Here are some of the more common types you will find in the store near you:
- Bi-metal thermometer has a dial face: it has a long metal stem with a dimple which must penetrate the food for a reading; many are self-calibrated, probe 2-2 1/2 inches deep in the thickest part of the food, reads in 1-2 minutes; not good for thin foods.
- Dial instant read: similar to number 1 but reads in 15-20 seconds; insert sideways for thin foods.
- Digital instant read thermometer: read in 10 seconds, place at least 1/2-inch-deep in a food; works in thick and thin foods.
- Thermocouple (digital), read in 5 seconds, place 1/2-inch-deep or deeper, thick and thin foods; hard for non-commercial cook to buy; costly.
- Pop up (as found in poultry), when a particular portion of the bird reaches a pre-determined final temperature it pops up. Experts recommend that you test other parts of the bird using another type of thermometer due to potential inaccuracy.
- Oven probe with a cord (often found in some ovens and older microwave ovens), designed to remain in the food during cooking, cannot be calibrated.
- Disposable, one-time use thermometers. These have specific types of foods on which to use and change color when the specified temperature is reached. Reads in 5-10 seconds.
- Specific-use thermometers such as candy/jelly/oil thermometers and appliance thermometers (oven, refrigerator and freezer).
Always follow the manufacturer’s instructions when using a food thermometer for proper use and placement. There should also be instructions for proper calibration.
Safe Food Temperatures
A food thermometer is the best way to test ‘doneness’ of the food you serve your family so that you can prevent the spread of foodborne illness. Color or smell is not a reliable way to measure doneness.
Each type of food has specific temperatures that should be reached, due to the density and size, as well as their potential to be contaminated with bacteria.
Always place the food thermometer in the thickest part of the food you are testing.
Most food pathogens are destroyed between 140 degrees and 165 degrees Fahrenheit.

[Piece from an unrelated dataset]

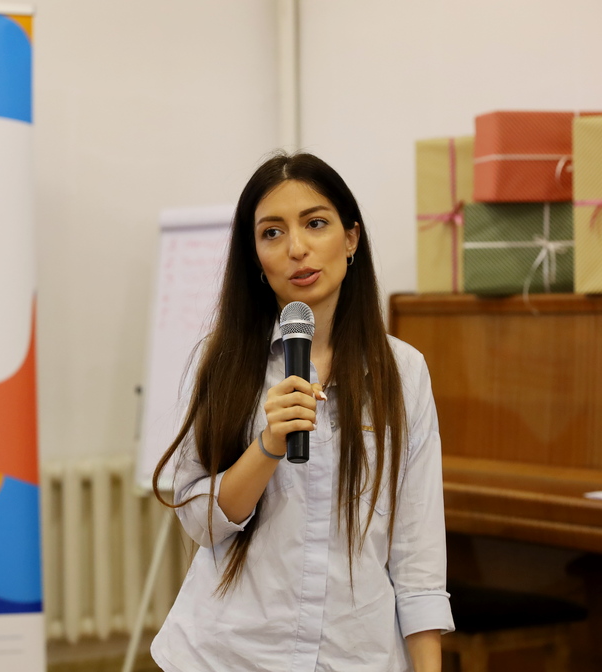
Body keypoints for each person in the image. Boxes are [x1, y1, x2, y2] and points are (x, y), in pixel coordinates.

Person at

US Food Safety and Inspection Service or FSIS (and Detective Foodsafe) recommend (all in degrees Fahrenheit):
- Cooking Poultry to a safe minimum internal temperature of 165 degrees for 15 seconds. Check the internal temperature in the innermost part of the thigh and wing and the thickest part of the breast.
- Cooking Hamburger to a safe minimum internal temperature of 155 degrees for 15 seconds.

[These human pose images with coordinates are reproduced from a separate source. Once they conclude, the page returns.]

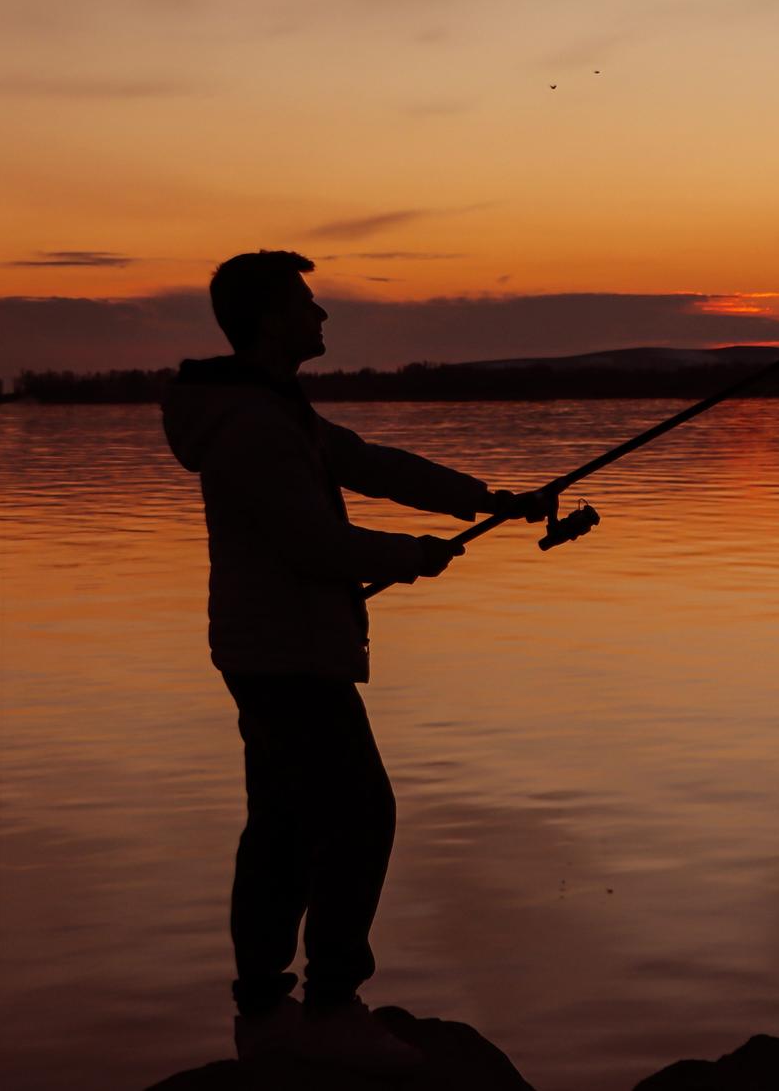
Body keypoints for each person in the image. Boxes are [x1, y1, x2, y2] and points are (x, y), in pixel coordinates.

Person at [162, 250, 551, 1071]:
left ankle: (266, 1013)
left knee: (284, 824)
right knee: (359, 816)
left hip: (274, 648)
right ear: (270, 319)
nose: (322, 314)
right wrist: (410, 555)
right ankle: (329, 1004)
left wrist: (483, 499)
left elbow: (368, 462)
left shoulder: (271, 409)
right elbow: (311, 544)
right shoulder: (254, 426)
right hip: (287, 657)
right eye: (306, 302)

- Cooking Veal, Lamb and Pork to a safe minimum internal temperature of 160 degrees.
- Cooking Leftovers and Casseroles to a safe minimum internal temperature of 165 degrees.

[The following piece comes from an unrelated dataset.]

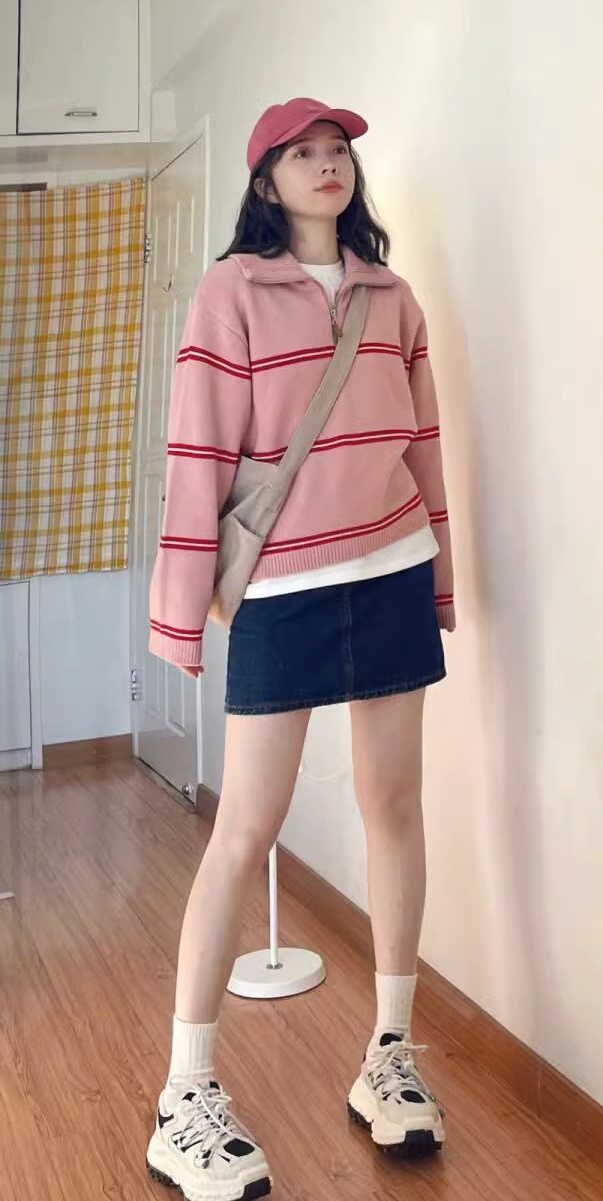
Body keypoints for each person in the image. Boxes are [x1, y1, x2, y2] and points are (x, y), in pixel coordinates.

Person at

- Holding Cooked Foods below 41 degrees or above 140 degrees.
- Cooking Eggs and Egg Dishes to a safe internal temperature of 160 degrees.
Care of Your Thermometer
Detective Foodsafe wants us all to remember that our food thermometers will need to be cleaned thoroughly after each use.
Use hot soapy water to clean any food debris from them. Use caution with thermometers, most are not to be immersed fully in water.
Always store in their sheath, as the metal probe can be sharp.
Store in a location where they will not be manhandled, as they may break easily, especially if they have glass or plastic pieces.
Learn how to accurately calibrate your thermometer using either an ice water or boiling water method. Checking the temperature accuracy regularly will help you keep your family and friends safe from foodborne illness.
Food thermometers can cost anywhere from a few dollars up to a hundred, depending on the type you buy.
They are relatively simple to use and will help you avoid becoming a victim of food poisoning in your own home!